**Aim of the exercise**
Pictures appear among the records. Write out all else exactly as it stands.

**Dataset content**
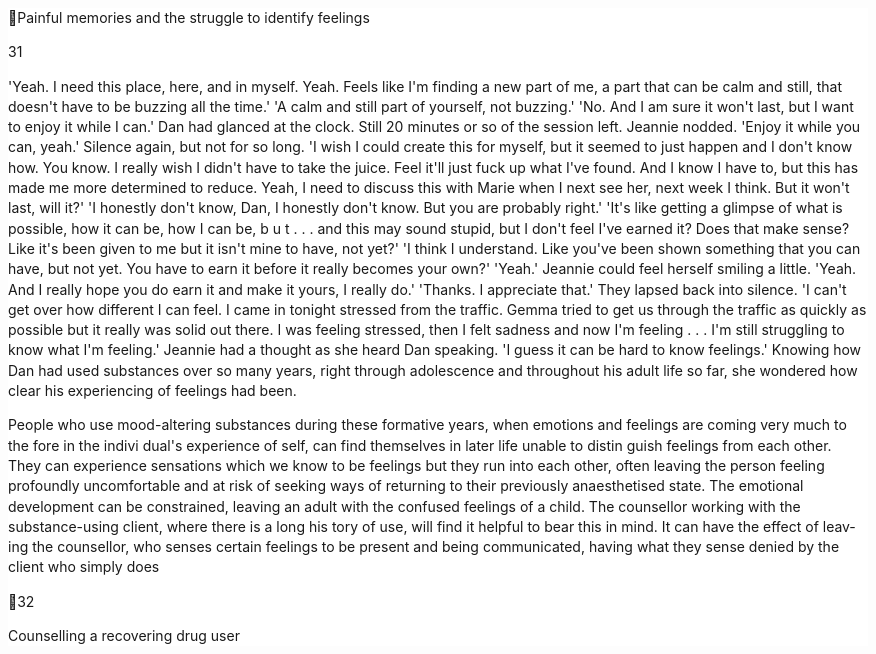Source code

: Painful memories and the struggle to identify feelings

31

'Yeah. I need this place, here, and in myself. Yeah. Feels like I'm
finding a new part of me, a part that can be calm and still, that
doesn't have to be buzzing all the time.' 'A calm and still part of
yourself, not buzzing.' 'No. And I am sure it won't last, but I want to
enjoy it while I can.' Dan had glanced at the clock. Still 20 minutes or
so of the session left. Jeannie nodded. 'Enjoy it while you can, yeah.'
Silence again, but not for so long. 'I wish I could create this for
myself, but it seemed to just happen and I don't know how. You know. I
really wish I didn't have to take the juice. Feel it'll just fuck up
what I've found. And I know I have to, but this has made me more
determined to reduce. Yeah, I need to discuss this with Marie when I
next see her, next week I think. But it won't last, will it?' 'I
honestly don't know, Dan, I honestly don't know. But you are probably
right.' 'It's like getting a glimpse of what is possible, how it can be,
how I can be, b u t . . . and this may sound stupid, but I don't feel
I've earned it? Does that make sense? Like it's been given to me but it
isn't mine to have, not yet?' 'I think I understand. Like you've been
shown something that you can have, but not yet. You have to earn it
before it really becomes your own?' 'Yeah.' Jeannie could feel herself
smiling a little. 'Yeah. And I really hope you do earn it and make it
yours, I really do.' 'Thanks. I appreciate that.' They lapsed back into
silence. 'I can't get over how different I can feel. I came in tonight
stressed from the traffic. Gemma tried to get us through the traffic as
quickly as possible but it really was solid out there. I was feeling
stressed, then I felt sadness and now I'm feeling . . . I'm still
struggling to know what I'm feeling.' Jeannie had a thought as she heard
Dan speaking. 'I guess it can be hard to know feelings.' Knowing how Dan
had used substances over so many years, right through adolescence and
throughout his adult life so far, she wondered how clear his
experiencing of feelings had been.

People who use mood-altering substances during these formative years,
when emotions and feelings are coming very much to the fore in the
indivi­ dual's experience of self, can find themselves in later life
unable to distin­ guish feelings from each other. They can experience
sensations which we know to be feelings but they run into each other,
often leaving the person feeling profoundly uncomfortable and at risk of
seeking ways of returning to their previously anaesthetised state. The
emotional development can be constrained, leaving an adult with the
confused feelings of a child. The counsellor working with the
substance-using client, where there is a long his­ tory of use, will find
it helpful to bear this in mind. It can have the effect of leav­ ing the
counsellor, who senses certain feelings to be present and being
communicated, having what they sense denied by the client who simply
does

32

Counselling a recovering drug user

**Exercise output**
Source code

: Painful memories and the struggle to identify feelings

31

'Yeah. I need this place, here, and in myself. Yeah. Feels like I'm
finding a new part of me, a part that can be calm and still, that
doesn't have to be buzzing all the time.' 'A calm and still part of
yourself, not buzzing.' 'No. And I am sure it won't last, but I want to
enjoy it while I can.' Dan had glanced at the clock. Still 20 minutes or
so of the session left. Jeannie nodded. 'Enjoy it while you can, yeah.'
Silence again, but not for so long. 'I wish I could create this for
myself, but it seemed to just happen and I don't know how. You know. I
really wish I didn't have to take the juice. Feel it'll just fuck up
what I've found. And I know I have to, but this has made me more
determined to reduce. Yeah, I need to discuss this with Marie when I
next see her, next week I think. But it won't last, will it?' 'I
honestly don't know, Dan, I honestly don't know. But you are probably
right.' 'It's like getting a glimpse of what is possible, how it can be,
how I can be, b u t . . . and this may sound stupid, but I don't feel
I've earned it? Does that make sense? Like it's been given to me but it
isn't mine to have, not yet?' 'I think I understand. Like you've been
shown something that you can have, but not yet. You have to earn it
before it really becomes your own?' 'Yeah.' Jeannie could feel herself
smiling a little. 'Yeah. And I really hope you do earn it and make it
yours, I really do.' 'Thanks. I appreciate that.' They lapsed back into
silence. 'I can't get over how different I can feel. I came in tonight
stressed from the traffic. Gemma tried to get us through the traffic as
quickly as possible but it really was solid out there. I was feeling
stressed, then I felt sadness and now I'm feeling . . . I'm still
struggling to know what I'm feeling.' Jeannie had a thought as she heard
Dan speaking. 'I guess it can be hard to know feelings.' Knowing how Dan
had used substances over so many years, right through adolescence and
throughout his adult life so far, she wondered how clear his
experiencing of feelings had been.

People who use mood-altering substances during these formative years,
when emotions and feelings are coming very much to the fore in the
indivi­ dual's experience of self, can find themselves in later life
unable to distin­ guish feelings from each other. They can experience
sensations which we know to be feelings but they run into each other,
often leaving the person feeling profoundly uncomfortable and at risk of
seeking ways of returning to their previously anaesthetised state. The
emotional development can be constrained, leaving an adult with the
confused feelings of a child. The counsellor working with the
substance-using client, where there is a long his­ tory of use, will find
it helpful to bear this in mind. It can have the effect of leav­ ing the
counsellor, who senses certain feelings to be present and being
communicated, having what they sense denied by the client who simply
does

32

Counselling a recovering drug user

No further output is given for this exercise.